* Records drawn from a dataset:
-.-.-

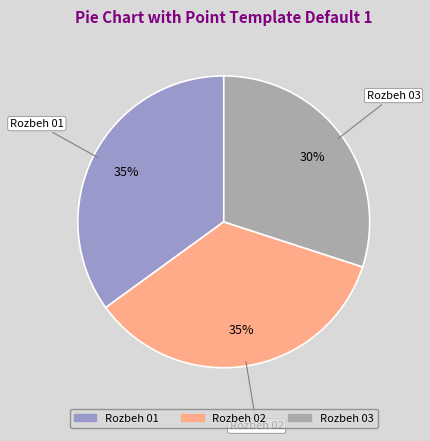

To the nearest percent, what is the difference between the Rozbeh 03 and Rozbeh 02 slice percentages?

5%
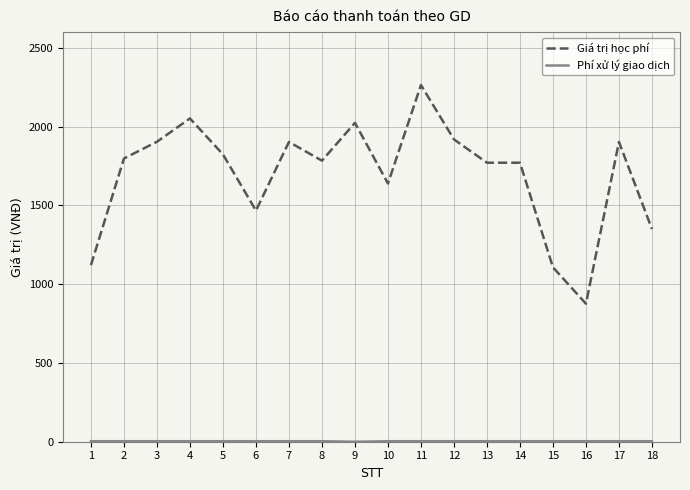

Reading right to left, transcribe all the data shown in this chart.

Giá trị học phí: 18=1350000	17=1903000	16=876000	15=1107000	14=1771000	13=1771000	12=1919000	11=2264000	10=1639000	9=2024000	8=1784000	7=1903000	6=1467000	5=1824000	4=2052000	3=1904000	2=1798000	1=1121000
Phí xử lý giao dịch: 18=3300	17=3300	16=3300	15=3300	14=3300	13=3300	12=3300	11=3300	10=3300	9=0	8=3300	7=3300	6=3300	5=3300	4=3300	3=3300	2=3300	1=3300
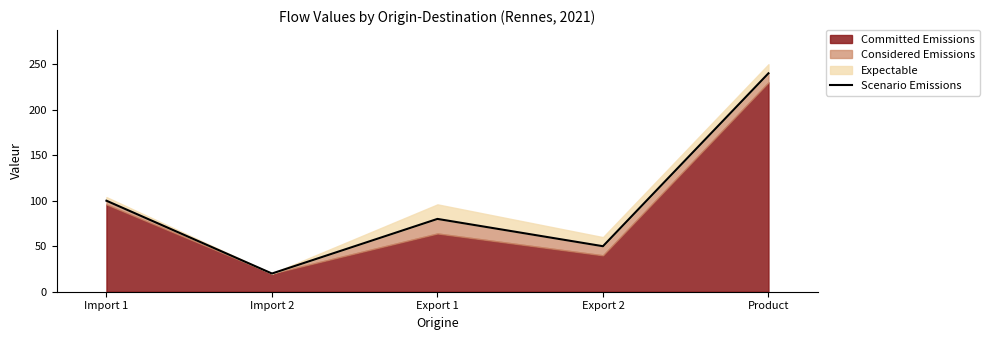

What is the label of the 1st point from the left?

Import 1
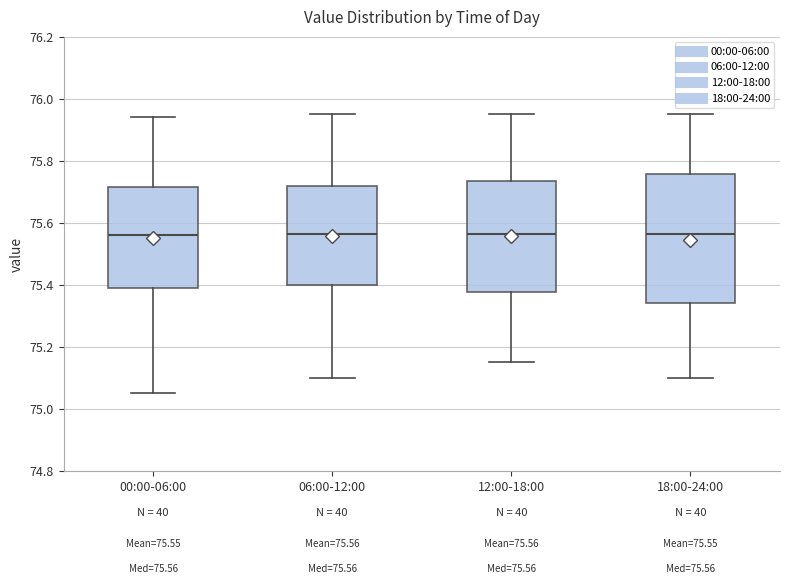

Comparing the boxes themselves (not the whiskers), which one is the tallest?

18:00-24:00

-.-.-

* WHAT TO PRODUCE: Write out every line of the records above word for word, leaving out the pictures.

* EXERCISE RESULT:
To the nearest percent, what is the difference between the Rozbeh 03 and Rozbeh 02 slice percentages?

5%

Reading right to left, transcribe all the data shown in this chart.

Giá trị học phí: 18=1350000	17=1903000	16=876000	15=1107000	14=1771000	13=1771000	12=1919000	11=2264000	10=1639000	9=2024000	8=1784000	7=1903000	6=1467000	5=1824000	4=2052000	3=1904000	2=1798000	1=1121000
Phí xử lý giao dịch: 18=3300	17=3300	16=3300	15=3300	14=3300	13=3300	12=3300	11=3300	10=3300	9=0	8=3300	7=3300	6=3300	5=3300	4=3300	3=3300	2=3300	1=3300

What is the label of the 1st point from the left?

Import 1

Comparing the boxes themselves (not the whiskers), which one is the tallest?

18:00-24:00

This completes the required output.